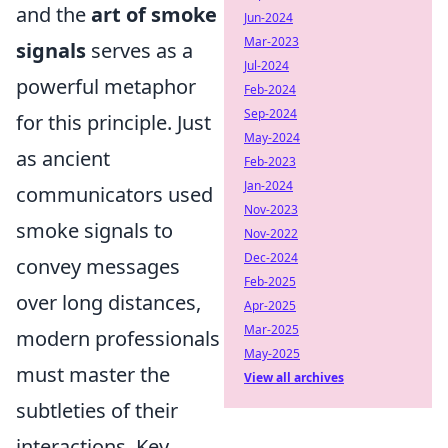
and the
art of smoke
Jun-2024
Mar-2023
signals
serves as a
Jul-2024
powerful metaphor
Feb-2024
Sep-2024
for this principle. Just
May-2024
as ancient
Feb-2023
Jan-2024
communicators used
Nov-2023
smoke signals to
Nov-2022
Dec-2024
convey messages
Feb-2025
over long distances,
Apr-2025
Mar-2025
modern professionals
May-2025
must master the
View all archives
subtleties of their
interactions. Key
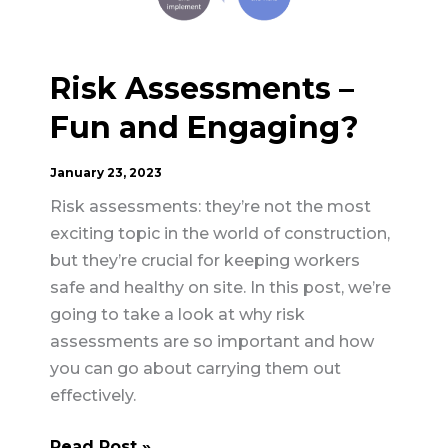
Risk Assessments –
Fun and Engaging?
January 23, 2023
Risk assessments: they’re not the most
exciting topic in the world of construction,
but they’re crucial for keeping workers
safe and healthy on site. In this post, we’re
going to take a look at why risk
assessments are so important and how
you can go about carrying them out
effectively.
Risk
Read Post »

********

• Exercise description
Word for word and without pictures, please write out only the lines from the start of the entries through the line containing "going to take a look at why risk", both included.

• Written answer
and the
art of smoke
Jun-2024
Mar-2023
signals
serves as a
Jul-2024
powerful metaphor
Feb-2024
Sep-2024
for this principle. Just
May-2024
as ancient
Feb-2023
Jan-2024
communicators used
Nov-2023
smoke signals to
Nov-2022
Dec-2024
convey messages
Feb-2025
over long distances,
Apr-2025
Mar-2025
modern professionals
May-2025
must master the
View all archives
subtleties of their
interactions. Key
Risk Assessments –
Fun and Engaging?
January 23, 2023
Risk assessments: they’re not the most
exciting topic in the world of construction,
but they’re crucial for keeping workers
safe and healthy on site. In this post, we’re
going to take a look at why risk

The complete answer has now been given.